Fortunately, this challenge can be addressed with innovative optics at the 10G and 25G rates replacing the optics in the mmWave radios. At these lower rates, C-Band optical spectrum in a smart, self-tuning pluggable is connected to a passive bidirectional WDM, offering transport to each cell site with a single fiber. Plus, because the WDM is passive and has its own small outside plant enclosure about the size of a shoebox, no additional power or substantial space is needed for this transport solution.
The smart self-tuning DWDM optics and passive multiplexer can be used as a standalone, passive transport solution at the hub location for connection to distributed units (DUs), baseband units (BBUs) and routers.
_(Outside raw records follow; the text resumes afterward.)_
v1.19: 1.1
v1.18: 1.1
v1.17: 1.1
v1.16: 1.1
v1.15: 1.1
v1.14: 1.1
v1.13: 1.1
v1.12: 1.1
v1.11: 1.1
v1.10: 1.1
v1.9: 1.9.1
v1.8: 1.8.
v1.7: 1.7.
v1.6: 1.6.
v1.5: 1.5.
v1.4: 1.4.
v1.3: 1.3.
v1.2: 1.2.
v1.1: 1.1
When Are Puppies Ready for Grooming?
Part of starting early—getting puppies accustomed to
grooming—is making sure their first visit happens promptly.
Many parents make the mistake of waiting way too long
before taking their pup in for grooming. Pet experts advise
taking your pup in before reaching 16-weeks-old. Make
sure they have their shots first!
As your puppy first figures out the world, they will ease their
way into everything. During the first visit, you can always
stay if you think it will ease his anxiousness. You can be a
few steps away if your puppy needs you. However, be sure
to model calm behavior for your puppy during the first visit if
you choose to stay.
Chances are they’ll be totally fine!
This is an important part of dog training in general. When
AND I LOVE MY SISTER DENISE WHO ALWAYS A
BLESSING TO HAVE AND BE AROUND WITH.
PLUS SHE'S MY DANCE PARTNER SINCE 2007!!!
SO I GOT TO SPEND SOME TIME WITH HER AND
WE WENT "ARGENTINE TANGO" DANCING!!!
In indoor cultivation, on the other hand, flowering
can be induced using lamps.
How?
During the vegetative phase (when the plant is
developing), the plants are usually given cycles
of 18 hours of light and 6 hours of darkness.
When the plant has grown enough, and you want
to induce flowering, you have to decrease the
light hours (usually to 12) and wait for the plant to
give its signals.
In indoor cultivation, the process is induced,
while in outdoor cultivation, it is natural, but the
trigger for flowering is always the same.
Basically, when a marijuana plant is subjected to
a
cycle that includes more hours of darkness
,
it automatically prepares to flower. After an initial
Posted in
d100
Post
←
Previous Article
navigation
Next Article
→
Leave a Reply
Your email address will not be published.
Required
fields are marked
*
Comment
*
If remote OA&M visibility is needed, an active transponder-based or TSN aggregation platform is added at the hub location, enabling service channel access in the smart optics out to the cell site and integration into the software-defined networking (SDN) management system. With smart optics disaggregated from the transport system and plugged directly into radios at the small cell sites, power and space challenges can be resolved.
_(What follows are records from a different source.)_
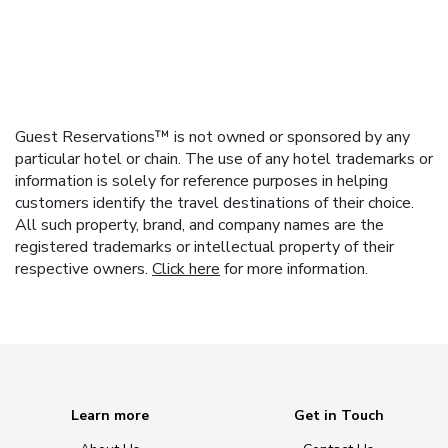
Guest Reservations™ is not owned or sponsored by any
particular hotel or chain. The use of any hotel trademarks or
information is solely for reference purposes in helping
customers identify the travel destinations of their choice.
All such property, brand, and company names are the
registered trademarks or intellectual property of their
respective owners.
Click here
for more information.
Learn more
Get in Touch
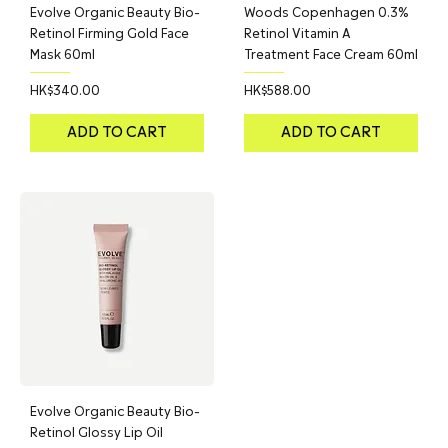
Evolve Organic Beauty Bio-
Woods Copenhagen 0.3%
Retinol Firming Gold Face
Retinol Vitamin A
Mask 60ml
Treatment Face Cream 60ml
Price
Price
HK$340.00
HK$588.00
ADD TO CART
ADD TO CART
Evolve Organic Beauty Bio-
Retinol Glossy Lip Oil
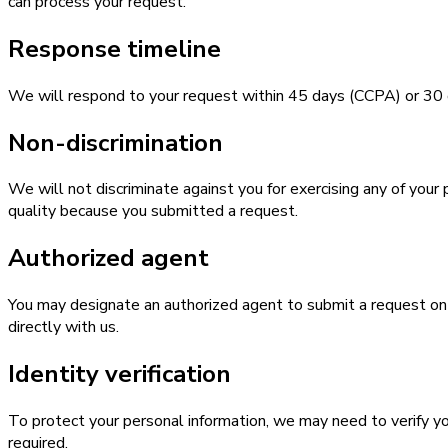
can process your request.
Response timeline
We will respond to your request within 45 days (CCPA) or 30 da
Non-discrimination
We will not discriminate against you for exercising any of your 
quality because you submitted a request.
Authorized agent
You may designate an authorized agent to submit a request on y
directly with us.
Identity verification
To protect your personal information, we may need to verify you
required.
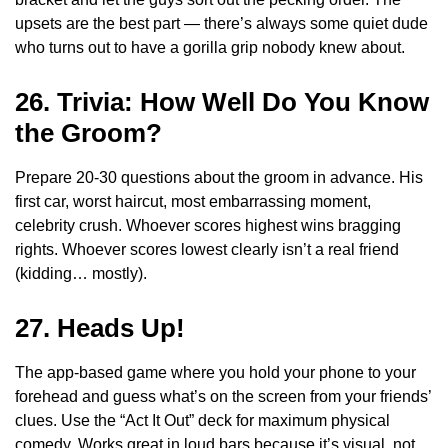
upsets are the best part — there’s always some quiet dude
who turns out to have a gorilla grip nobody knew about.
26. Trivia: How Well Do You Know
the Groom?
Prepare 20-30 questions about the groom in advance. His
first car, worst haircut, most embarrassing moment,
celebrity crush. Whoever scores highest wins bragging
rights. Whoever scores lowest clearly isn’t a real friend
(kidding… mostly).
27. Heads Up!
The app-based game where you hold your phone to your
forehead and guess what’s on the screen from your friends’
clues. Use the “Act It Out” deck for maximum physical
comedy. Works great in loud bars because it’s visual, not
Moreover, as a passive transport solution, these 10G and 25G self-tuning optics offer fast, automated service turn-up to reduce provisioning time by 98 percent – from hours to minutes — as compared to a transponder-based optical transport system. And two of these smart self-tuning optics replace 40 fixed, DWDM optics, resulting in spares inventory savings of 95 percent.
Fiber Relief Ecosystem
The ability to bring faster, higher capacity 5G connectivity closer to subscribers allows CSPs to improve reliability, QoE, and ultimately, revenue. Yet achieving this goal while also evolving the network to keep pace with new 5G innovations using centralized RAN presents a substantial challenge. By taking advantage of an available transport ecosystem designed to provide fiber relief, CSPs can simplify the complexities of next-generation architecture to achieve optimum performance and capacity while minimizing the time and cost of building out reliable 5G transport.